Am Anfang aller Bemühungen sollte nicht das „Pappschild“ auf der Messe stehen: „Agent gesucht“. Natürlich haben Sie am Abend des Messetages eine ganze Kiste an Visitenkarten der Interessenten. Alle haben beste Kontakte und sind fachlich qualifiziert. Sagen diese jedenfalls. Nach welchen Kriterien wählen Sie denn jetzt Ihren Kandidaten aus? Würden Sie auf solch eine Art und Weise einen Mitarbeiter im heimischen Betrieb einstellen? Bedenken Sie, dass der ausländische „Fremde“ Ihr Vertrauter für eine Ihnen fremde Region werden soll. Oft geht es um hohe Umsatzzahlen und nicht unerhebliche Kosten. Roulette spielen sollte man, wenn überhaupt, besser in der Spielbank.

Seien Sie bitte ehrlich: Haben Sie schon mal die Frage gestellt, was passieren wird, wenn durch Zufall ein Kaufinteressent auf der Messe auftaucht? Wie stellen Sie denn dessen Betreuung im Anschluss an die Messe sicher? Das geht nicht mit Emails, Faxen und Telefongesprächen aus Europa. Asiaten mögen so etwas nicht, sondern wünschen eine längere und vor allen Dingen persönliche Geschäftsbeziehung. Die gilt es erst einmal aufzubauen. Durch zahlreiche Reisen und viel Zeit, die Sie im Land verbringen werden. Es sei denn, Sie haben einen geeigneten Partner gefunden.

Wie nähert mach sich also solchen Märkten?
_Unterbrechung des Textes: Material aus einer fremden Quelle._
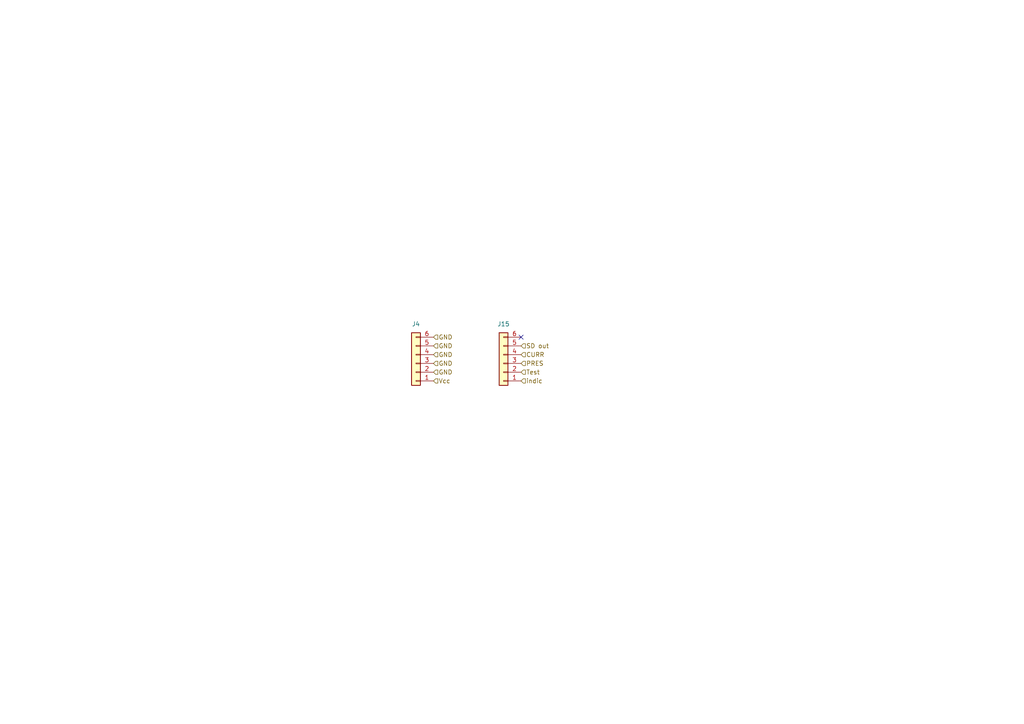
<source format=kicad_sch>
(kicad_sch
	(version 20231120)
	(generator "eeschema")
	(generator_version "8.0")
	(uuid "9359fd15-8d8f-45cb-bf0d-7d37edbf3f0f")
	(paper "A4")
	
	(no_connect
		(at 151.13 97.79)
		(uuid "8bedcace-cdce-418f-ba7d-d7df09a608db")
	)
	(hierarchical_label "GND"
		(shape input)
		(at 125.73 97.79 0)
		(fields_autoplaced yes)
		(effects
			(font
				(size 1.27 1.27)
			)
			(justify left)
		)
		(uuid "0d87bd50-deac-40e0-a4f5-2c01f34d146c")
	)
	(hierarchical_label "CURR"
		(shape input)
		(at 151.13 102.87 0)
		(fields_autoplaced yes)
		(effects
			(font
				(size 1.27 1.27)
			)
			(justify left)
		)
		(uuid "1e2fd37f-80be-4957-92d8-7966b45cb905")
	)
	(hierarchical_label "SD out"
		(shape input)
		(at 151.13 100.33 0)
		(fields_autoplaced yes)
		(effects
			(font
				(size 1.27 1.27)
			)
			(justify left)
		)
		(uuid "2d04870c-3161-4d9b-889c-6ffbe7a08b6f")
	)
	(hierarchical_label "GND"
		(shape input)
		(at 125.73 102.87 0)
		(fields_autoplaced yes)
		(effects
			(font
				(size 1.27 1.27)
			)
			(justify left)
		)
		(uuid "39ff437d-70d3-487a-b123-de80244910de")
	)
	(hierarchical_label "GND"
		(shape input)
		(at 125.73 100.33 0)
		(fields_autoplaced yes)
		(effects
			(font
				(size 1.27 1.27)
			)
			(justify left)
		)
		(uuid "4485649c-0a6b-4b2e-ab50-7aba62149cb0")
	)
	(hierarchical_label "PRES"
		(shape input)
		(at 151.13 105.41 0)
		(fields_autoplaced yes)
		(effects
			(font
				(size 1.27 1.27)
			)
			(justify left)
		)
		(uuid "4e20396b-9a59-4a0e-800c-990f7aac9a5d")
	)
	(hierarchical_label "GND"
		(shape input)
		(at 125.73 107.95 0)
		(fields_autoplaced yes)
		(effects
			(font
				(size 1.27 1.27)
			)
			(justify left)
		)
		(uuid "598d2ee5-d887-4af2-9b6e-49745df38f61")
	)
	(hierarchical_label "Test"
		(shape input)
		(at 151.13 107.95 0)
		(fields_autoplaced yes)
		(effects
			(font
				(size 1.27 1.27)
			)
			(justify left)
		)
		(uuid "6aa51437-bd55-4f78-bcc6-bb9907a6c22a")
	)
	(hierarchical_label "Vcc"
		(shape input)
		(at 125.73 110.49 0)
		(fields_autoplaced yes)
		(effects
			(font
				(size 1.27 1.27)
			)
			(justify left)
		)
		(uuid "7aff9a11-5324-4515-8897-2d63811ab412")
	)
	(hierarchical_label "indic"
		(shape input)
		(at 151.13 110.49 0)
		(fields_autoplaced yes)
		(effects
			(font
				(size 1.27 1.27)
			)
			(justify left)
		)
		(uuid "d17f001e-6cc3-43e7-9775-1061db25d21c")
	)
	(hierarchical_label "GND"
		(shape input)
		(at 125.73 105.41 0)
		(fields_autoplaced yes)
		(effects
			(font
				(size 1.27 1.27)
			)
			(justify left)
		)
		(uuid "f73b18e6-8269-4ac9-aff1-9f636aae18cf")
	)
	(symbol
		(lib_id "Connector_Generic:Conn_01x06")
		(at 120.65 105.41 180)
		(unit 1)
		(exclude_from_sim no)
		(in_bom yes)
		(on_board yes)
		(dnp no)
		(uuid "c53c6799-c0c7-4883-95a2-089b3bbbcb44")
		(property "Reference" "J4"
			(at 120.65 93.98 0)
			(effects
				(font
					(size 1.27 1.27)
				)
			)
		)
		(property "Value" "Conn_01x06"
			(at 120.65 93.98 0)
			(effects
				(font
					(size 1.27 1.27)
				)
				(hide yes)
			)
		)
		(property "Footprint" "Connector_PinSocket_2.54mm:PinSocket_1x06_P2.54mm_Vertical"
			(at 120.65 105.41 0)
			(effects
				(font
					(size 1.27 1.27)
				)
				(hide yes)
			)
		)
		(property "Datasheet" "~"
			(at 120.65 105.41 0)
			(effects
				(font
					(size 1.27 1.27)
				)
				(hide yes)
			)
		)
		(property "Description" ""
			(at 120.65 105.41 0)
			(effects
				(font
					(size 1.27 1.27)
				)
				(hide yes)
			)
		)
		(pin "1"
			(uuid "ee1034e5-f6b1-41a7-aa8d-cba0036aeaac")
		)
		(pin "2"
			(uuid "c73333bf-392a-49d7-a283-521884a889b6")
		)
		(pin "3"
			(uuid "5d7fae98-0c51-4179-9a9f-76d89573371c")
		)
		(pin "4"
			(uuid "56fb6d8a-188b-4d51-acda-ff5fc6b6c43d")
		)
		(pin "5"
			(uuid "8157ca7d-254f-4151-8641-38845de89440")
		)
		(pin "6"
			(uuid "ac0b3ea6-2706-4e14-a2e9-06dde075f8b7")
		)
		(instances
			(project "BreakoutBoard 2.0"
				(path "/87e019e3-1d3d-4a6f-8f4c-3dee61e63c51/b48aac61-2861-4f6d-b1ca-c286e91f45b5"
					(reference "J4")
					(unit 1)
				)
			)
		)
	)
	(symbol
		(lib_id "Connector_Generic:Conn_01x06")
		(at 146.05 105.41 180)
		(unit 1)
		(exclude_from_sim no)
		(in_bom yes)
		(on_board yes)
		(dnp no)
		(uuid "e235c960-8a2a-4fd9-bffc-de97b9ba7825")
		(property "Reference" "J15"
			(at 146.05 93.98 0)
			(effects
				(font
					(size 1.27 1.27)
				)
			)
		)
		(property "Value" "Conn_01x06"
			(at 146.05 93.98 0)
			(effects
				(font
					(size 1.27 1.27)
				)
				(hide yes)
			)
		)
		(property "Footprint" "Connector_PinSocket_2.54mm:PinSocket_1x06_P2.54mm_Vertical"
			(at 146.05 105.41 0)
			(effects
				(font
					(size 1.27 1.27)
				)
				(hide yes)
			)
		)
		(property "Datasheet" "~"
			(at 146.05 105.41 0)
			(effects
				(font
					(size 1.27 1.27)
				)
				(hide yes)
			)
		)
		(property "Description" ""
			(at 146.05 105.41 0)
			(effects
				(font
					(size 1.27 1.27)
				)
				(hide yes)
			)
		)
		(pin "1"
			(uuid "76ae22c5-6499-458a-84b7-f704f628b30d")
		)
		(pin "2"
			(uuid "d53faf55-4548-41f1-9b47-e33db737129b")
		)
		(pin "3"
			(uuid "679ab569-ef28-49f7-9dc2-87c78e9a40ba")
		)
		(pin "4"
			(uuid "2576903b-93b9-4ca5-87e6-41e541dd9af2")
		)
		(pin "5"
			(uuid "b50f0dff-d456-4059-8162-d671da15d3f5")
		)
		(pin "6"
			(uuid "b40409c8-33de-4e5d-a32f-469991ba5a71")
		)
		(instances
			(project "BreakoutBoard 2.0"
				(path "/87e019e3-1d3d-4a6f-8f4c-3dee61e63c51/b48aac61-2861-4f6d-b1ca-c286e91f45b5"
					(reference "J15")
					(unit 1)
				)
			)
		)
	)
)
</source>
Wie baut man einen erfolgreichen Vertrieb auf? Wie finde ich Geschäftspartner? Wann soll ich auf Auslandsmessen gehen? Und wie verhalte ich mich da? Was mache ich, wenn dort jemand Geschäfte mit mir machen will? Nur ruhig Blut und die Nerven behalten: "Schritt für Schritt". Die Devise lautet: Bevor Sie das erste Geld für ein Flugticket ausgeben, sollte Ihre Strategie stehen und Ihr Unternehmensziel im Hinblick auf Auslandsaktivitäten klar definiert sein.

7. Ihr Partner und Verbündeter

Nachdem Sie den richtigen Geschäftspartner gefunden haben, kann es losgehen. Achten Sie auf regelmäßige Schulungen und persönliche Kontakte. Auch eine Organisation des gegenseitigen Miteinanderumgehens gehört dazu. Und überprüfen Sie die Aktivitäten. Jedoch Vorsicht: Was hier in wenigen Zeilen steht beinhaltet Arbeit in Ihrem Unternehmen von Wochen und Monaten. Aber dann steht mit einem guten Marketing- und Vertriebskonzept einem Erfolg in Asien nichts mehr im Wege.

8. Fazit „Ihres Weges nach Asien"

Die asiatische Region bietet durch die Zahl ihrer Bewohner, das stetige Wachstum sowie die Begierigkeit der Menschen, am Wohlstand teilzuhaben, einzigartige Chancen für europäische KMU.